Prices remain roughly 50 percent below their peak from the middle of last year, and no rapid recovery is expected amid rising global inventories and steady OPEC supply.

But concerns over dented output from Libya, a key Mediterranean oil producer, the anticipation of stronger U.S. jobs data and expectations of further declines in the U.S. oil-rig count later on Friday lent support to prices.

"Libya is really positive for oil prices," said Olivier Jakob of Petromatrix.

The market expects a bullish impact from a report on U.S. oil rigs that showed the largest decline in nearly 30 years last week, Jakob added. "That really triggered the rally last week."

Benchmark Brent crude futures rose by $2 before trading at $58.23 per barrel, a gain of $1.66, at 0928 GMT (04:28 a.m. EST). On Thursday, Brent closed up $2.41.

U.S. crude for March delivery also traded $2 higher, but pared gains to $52.13 per barrel, up $1.65. The contract finished with a gain of $2.03 the previous day.

Fighting across Libya, where two governments and parliaments allied to rival armed groups are vying for control, fueled concerns about the country's oil exports.

U.S. nonfarm payroll data due later on Friday is expected to show firm job growth in the world's largest oil consumer in January, a positive signal for demand.

These developments helped override worries over a global glut of oil, as well as cuts to the official selling price to Asia from top OPEC producer Saudi Arabia to the lowest level in at least 12 years.
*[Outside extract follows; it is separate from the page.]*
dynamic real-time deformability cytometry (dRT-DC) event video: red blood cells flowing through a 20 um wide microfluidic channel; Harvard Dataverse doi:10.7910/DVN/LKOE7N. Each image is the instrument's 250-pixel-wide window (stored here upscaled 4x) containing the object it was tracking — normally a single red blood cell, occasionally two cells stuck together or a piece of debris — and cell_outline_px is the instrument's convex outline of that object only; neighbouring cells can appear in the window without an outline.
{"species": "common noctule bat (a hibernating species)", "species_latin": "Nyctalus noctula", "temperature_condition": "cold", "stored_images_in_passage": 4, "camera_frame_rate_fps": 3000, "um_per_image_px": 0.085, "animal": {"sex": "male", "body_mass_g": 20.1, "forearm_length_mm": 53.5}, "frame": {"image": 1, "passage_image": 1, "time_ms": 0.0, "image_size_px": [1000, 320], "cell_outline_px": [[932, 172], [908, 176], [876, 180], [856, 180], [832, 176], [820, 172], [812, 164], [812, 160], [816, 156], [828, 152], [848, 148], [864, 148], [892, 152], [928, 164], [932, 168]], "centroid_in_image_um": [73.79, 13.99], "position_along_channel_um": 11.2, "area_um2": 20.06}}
The cut highlights Middle Eastern producers' battle to gain market share in Asia, but increases to official Saudi selling prices to the United States and Europe left a mixed signal.

"The official selling price to Europe increased quite a lot," Jakob said. "They're reflecting the tighter picture in the Mediterranean."

Still, many analysts forecast price gains to be short-lived - and limited. Growing numbers of OPEC delegates say they expect no rapid recovery in oil prices.

A strike at nine U.S. refineries accounting for 10 percent of U.S. capacity also headed into a sixth day after union leaders rejected the latest contract offer from lead negotiator Royal Dutch Shell Plc.